Find the line with "Holiday Suites De Haan" in the records below. Output exactly from there until after the line with "ไอเทมคู่กายของสาว ๆ ประจำ", without pictures.

┄┄┄┄┄┄

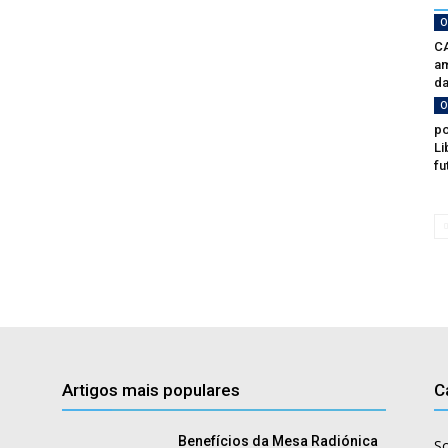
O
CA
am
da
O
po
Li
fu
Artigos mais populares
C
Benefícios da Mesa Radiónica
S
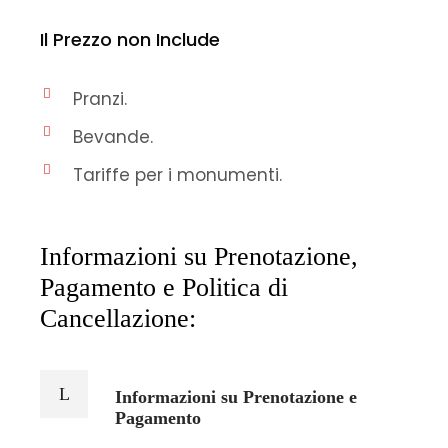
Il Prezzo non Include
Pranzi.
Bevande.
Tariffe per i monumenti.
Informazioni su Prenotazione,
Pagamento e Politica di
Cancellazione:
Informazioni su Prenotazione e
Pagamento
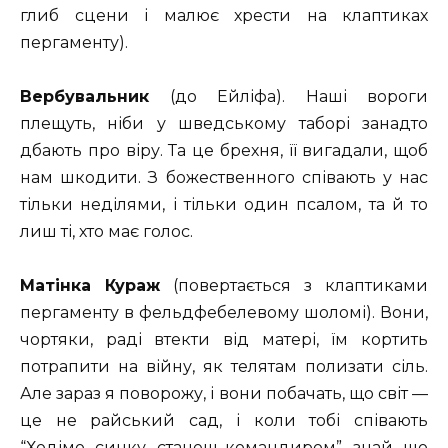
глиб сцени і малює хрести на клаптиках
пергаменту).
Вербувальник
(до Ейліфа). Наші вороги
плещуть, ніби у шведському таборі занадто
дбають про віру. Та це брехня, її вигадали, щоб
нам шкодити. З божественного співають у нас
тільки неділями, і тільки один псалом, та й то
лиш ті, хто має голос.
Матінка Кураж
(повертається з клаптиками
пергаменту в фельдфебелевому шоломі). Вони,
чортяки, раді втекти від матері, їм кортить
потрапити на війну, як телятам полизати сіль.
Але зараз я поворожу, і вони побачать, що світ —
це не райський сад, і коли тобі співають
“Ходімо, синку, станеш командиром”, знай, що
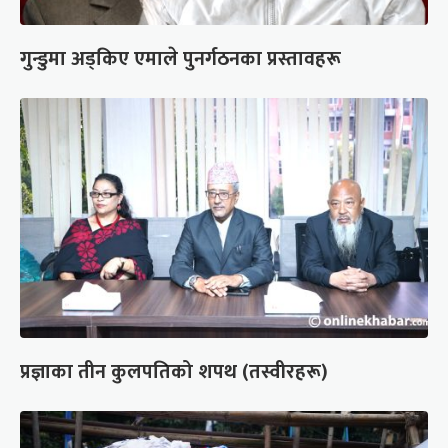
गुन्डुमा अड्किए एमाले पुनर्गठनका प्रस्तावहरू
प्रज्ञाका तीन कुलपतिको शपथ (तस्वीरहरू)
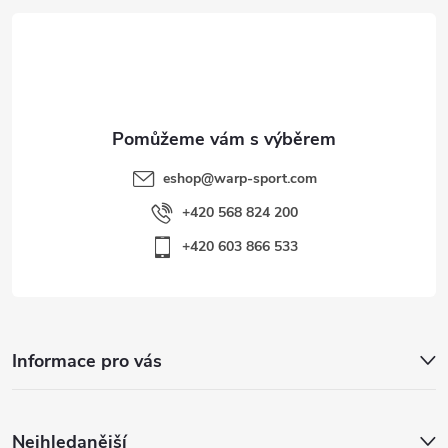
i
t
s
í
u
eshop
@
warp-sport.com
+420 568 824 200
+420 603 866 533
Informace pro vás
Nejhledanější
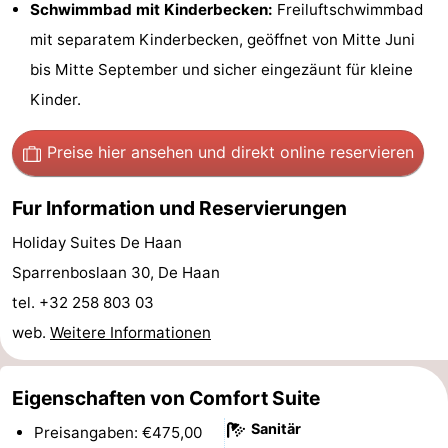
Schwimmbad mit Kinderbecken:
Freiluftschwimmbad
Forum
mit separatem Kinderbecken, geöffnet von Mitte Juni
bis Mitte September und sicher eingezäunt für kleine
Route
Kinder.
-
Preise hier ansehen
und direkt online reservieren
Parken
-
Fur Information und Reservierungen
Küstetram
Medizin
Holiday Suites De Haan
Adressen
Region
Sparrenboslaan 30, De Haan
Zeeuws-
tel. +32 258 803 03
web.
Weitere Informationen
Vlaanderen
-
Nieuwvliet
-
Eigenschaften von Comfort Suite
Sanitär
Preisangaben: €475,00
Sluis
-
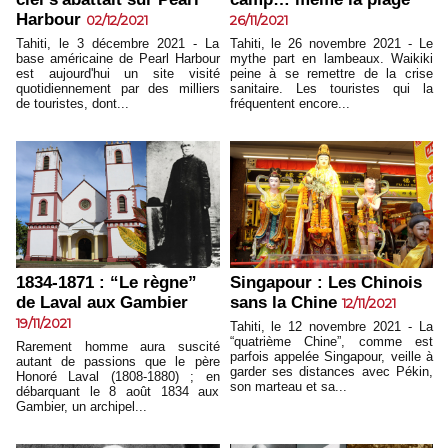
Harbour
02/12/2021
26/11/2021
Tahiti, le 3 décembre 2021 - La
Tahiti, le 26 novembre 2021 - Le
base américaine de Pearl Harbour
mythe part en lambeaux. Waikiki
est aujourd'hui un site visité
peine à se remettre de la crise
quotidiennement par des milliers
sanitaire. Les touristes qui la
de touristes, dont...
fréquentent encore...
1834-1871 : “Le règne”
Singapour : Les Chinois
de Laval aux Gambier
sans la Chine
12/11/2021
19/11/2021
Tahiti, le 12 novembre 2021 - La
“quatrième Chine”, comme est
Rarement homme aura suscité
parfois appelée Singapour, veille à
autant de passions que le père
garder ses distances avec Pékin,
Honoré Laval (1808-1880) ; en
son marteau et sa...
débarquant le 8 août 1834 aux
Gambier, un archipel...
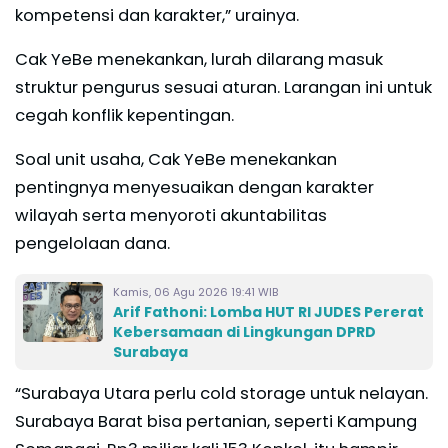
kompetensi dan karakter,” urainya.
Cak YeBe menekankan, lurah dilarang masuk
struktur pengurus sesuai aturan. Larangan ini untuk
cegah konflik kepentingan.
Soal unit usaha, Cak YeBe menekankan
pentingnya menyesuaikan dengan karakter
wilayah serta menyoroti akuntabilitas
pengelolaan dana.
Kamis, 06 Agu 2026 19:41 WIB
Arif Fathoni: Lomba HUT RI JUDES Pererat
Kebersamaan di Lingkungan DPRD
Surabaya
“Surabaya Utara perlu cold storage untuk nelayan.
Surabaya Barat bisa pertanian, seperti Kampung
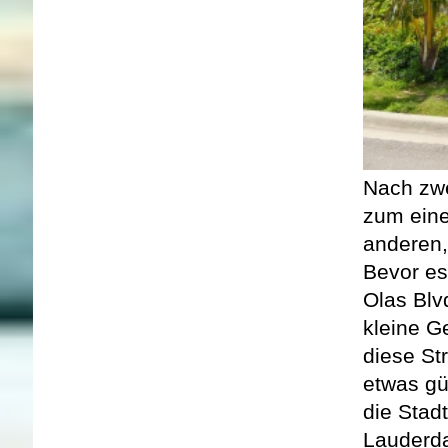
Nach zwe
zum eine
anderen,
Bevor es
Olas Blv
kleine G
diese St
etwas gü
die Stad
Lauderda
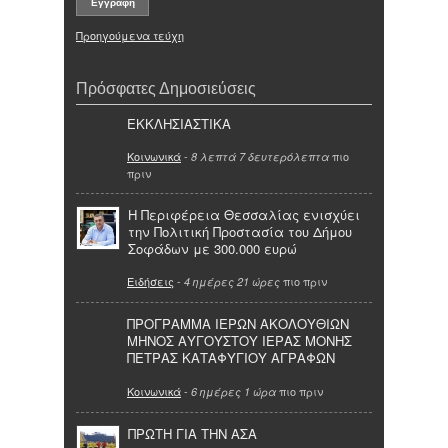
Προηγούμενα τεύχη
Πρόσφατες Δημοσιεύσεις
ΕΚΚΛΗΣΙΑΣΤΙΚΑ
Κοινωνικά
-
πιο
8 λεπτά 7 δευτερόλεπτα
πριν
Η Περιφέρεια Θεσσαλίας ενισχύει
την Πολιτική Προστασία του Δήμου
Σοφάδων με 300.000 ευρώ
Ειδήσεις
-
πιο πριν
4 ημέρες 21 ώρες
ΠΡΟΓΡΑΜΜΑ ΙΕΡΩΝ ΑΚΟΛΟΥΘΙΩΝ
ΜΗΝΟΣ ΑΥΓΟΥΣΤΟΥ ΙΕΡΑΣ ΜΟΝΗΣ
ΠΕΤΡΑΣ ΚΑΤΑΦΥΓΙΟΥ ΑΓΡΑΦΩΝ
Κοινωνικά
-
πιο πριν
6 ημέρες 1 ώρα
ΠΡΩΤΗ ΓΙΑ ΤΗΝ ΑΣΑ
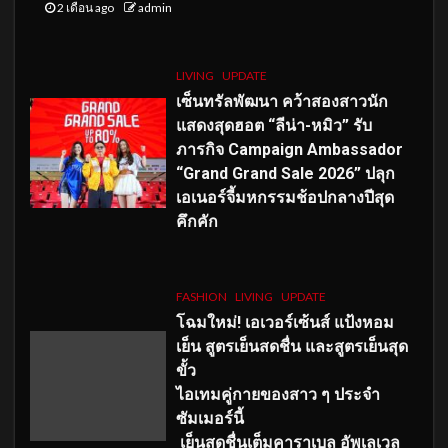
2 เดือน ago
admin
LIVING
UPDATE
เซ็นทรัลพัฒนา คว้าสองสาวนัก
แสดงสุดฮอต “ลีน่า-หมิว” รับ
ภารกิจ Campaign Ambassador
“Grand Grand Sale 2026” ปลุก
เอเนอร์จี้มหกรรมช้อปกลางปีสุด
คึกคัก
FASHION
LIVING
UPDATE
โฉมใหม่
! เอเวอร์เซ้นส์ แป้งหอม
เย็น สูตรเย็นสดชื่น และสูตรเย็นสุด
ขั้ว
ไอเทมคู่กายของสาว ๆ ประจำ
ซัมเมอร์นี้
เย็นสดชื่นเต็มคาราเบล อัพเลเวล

┄┄┄┄┄┄

Task response |
Holiday Suites De Haan
Adressen
Region
Sparrenboslaan 30, De Haan
Zeeuws-
tel. +32 258 803 03
web.
Weitere Informationen
Vlaanderen
-
Nieuwvliet
-
Eigenschaften von Comfort Suite
Sanitär
Preisangaben: €475,00
Sluis
-
Harbour
02/12/2021
26/11/2021
Tahiti, le 3 décembre 2021 - La
Tahiti, le 26 novembre 2021 - Le
base américaine de Pearl Harbour
mythe part en lambeaux. Waikiki
est aujourd'hui un site visité
peine à se remettre de la crise
quotidiennement par des milliers
sanitaire. Les touristes qui la
de touristes, dont...
fréquentent encore...
1834-1871 : “Le règne”
Singapour : Les Chinois
de Laval aux Gambier
sans la Chine
12/11/2021
19/11/2021
Tahiti, le 12 novembre 2021 - La
“quatrième Chine”, comme est
Rarement homme aura suscité
parfois appelée Singapour, veille à
autant de passions que le père
garder ses distances avec Pékin,
Honoré Laval (1808-1880) ; en
son marteau et sa...
débarquant le 8 août 1834 aux
Gambier, un archipel...
kompetensi dan karakter,” urainya.
Cak YeBe menekankan, lurah dilarang masuk
struktur pengurus sesuai aturan. Larangan ini untuk
cegah konflik kepentingan.
Soal unit usaha, Cak YeBe menekankan
pentingnya menyesuaikan dengan karakter
wilayah serta menyoroti akuntabilitas
pengelolaan dana.
Kamis, 06 Agu 2026 19:41 WIB
Arif Fathoni: Lomba HUT RI JUDES Pererat
Kebersamaan di Lingkungan DPRD
Surabaya
“Surabaya Utara perlu cold storage untuk nelayan.
Surabaya Barat bisa pertanian, seperti Kampung
Nach zwe
zum eine
anderen,
Bevor es
Olas Blv
kleine G
diese St
etwas gü
die Stad
Lauderda
Προηγούμενα τεύχη
Πρόσφατες Δημοσιεύσεις
ΕΚΚΛΗΣΙΑΣΤΙΚΑ
Κοινωνικά
-
πιο
8 λεπτά 7 δευτερόλεπτα
πριν
Η Περιφέρεια Θεσσαλίας ενισχύει
την Πολιτική Προστασία του Δήμου
Σοφάδων με 300.000 ευρώ
Ειδήσεις
-
πιο πριν
4 ημέρες 21 ώρες
ΠΡΟΓΡΑΜΜΑ ΙΕΡΩΝ ΑΚΟΛΟΥΘΙΩΝ
ΜΗΝΟΣ ΑΥΓΟΥΣΤΟΥ ΙΕΡΑΣ ΜΟΝΗΣ
ΠΕΤΡΑΣ ΚΑΤΑΦΥΓΙΟΥ ΑΓΡΑΦΩΝ
Κοινωνικά
-
πιο πριν
6 ημέρες 1 ώρα
ΠΡΩΤΗ ΓΙΑ ΤΗΝ ΑΣΑ
2 เดือน ago
admin
LIVING
UPDATE
เซ็นทรัลพัฒนา คว้าสองสาวนัก
แสดงสุดฮอต “ลีน่า-หมิว” รับ
ภารกิจ Campaign Ambassador
“Grand Grand Sale 2026” ปลุก
เอเนอร์จี้มหกรรมช้อปกลางปีสุด
คึกคัก
FASHION
LIVING
UPDATE
โฉมใหม่
! เอเวอร์เซ้นส์ แป้งหอม
เย็น สูตรเย็นสดชื่น และสูตรเย็นสุด
ขั้ว
ไอเทมคู่กายของสาว ๆ ประจำ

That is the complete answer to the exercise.